WHAT YOU WILL DO:
Your response must be an exact transcription of the lines from the one containing "#321, begins: 09:00 -> 09:30" through the final line of the data.

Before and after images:
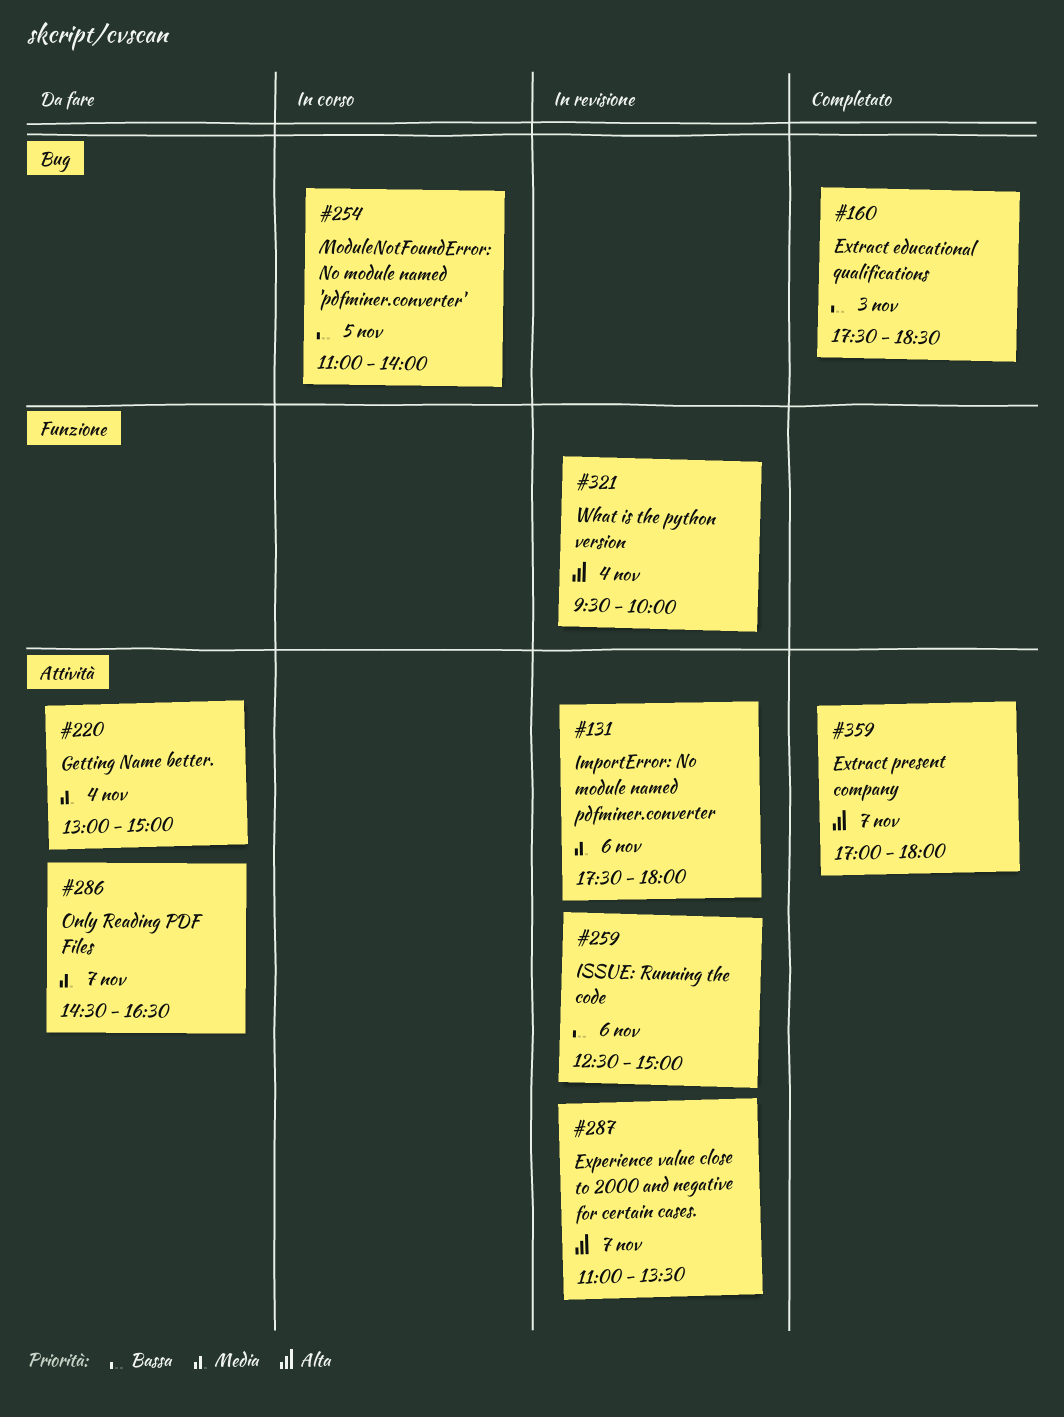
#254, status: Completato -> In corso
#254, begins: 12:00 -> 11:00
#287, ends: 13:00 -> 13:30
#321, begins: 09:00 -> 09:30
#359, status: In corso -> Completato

RESULT FOR THIS TASK:
#321, begins: 09:00 -> 09:30
#359, status: In corso -> Completato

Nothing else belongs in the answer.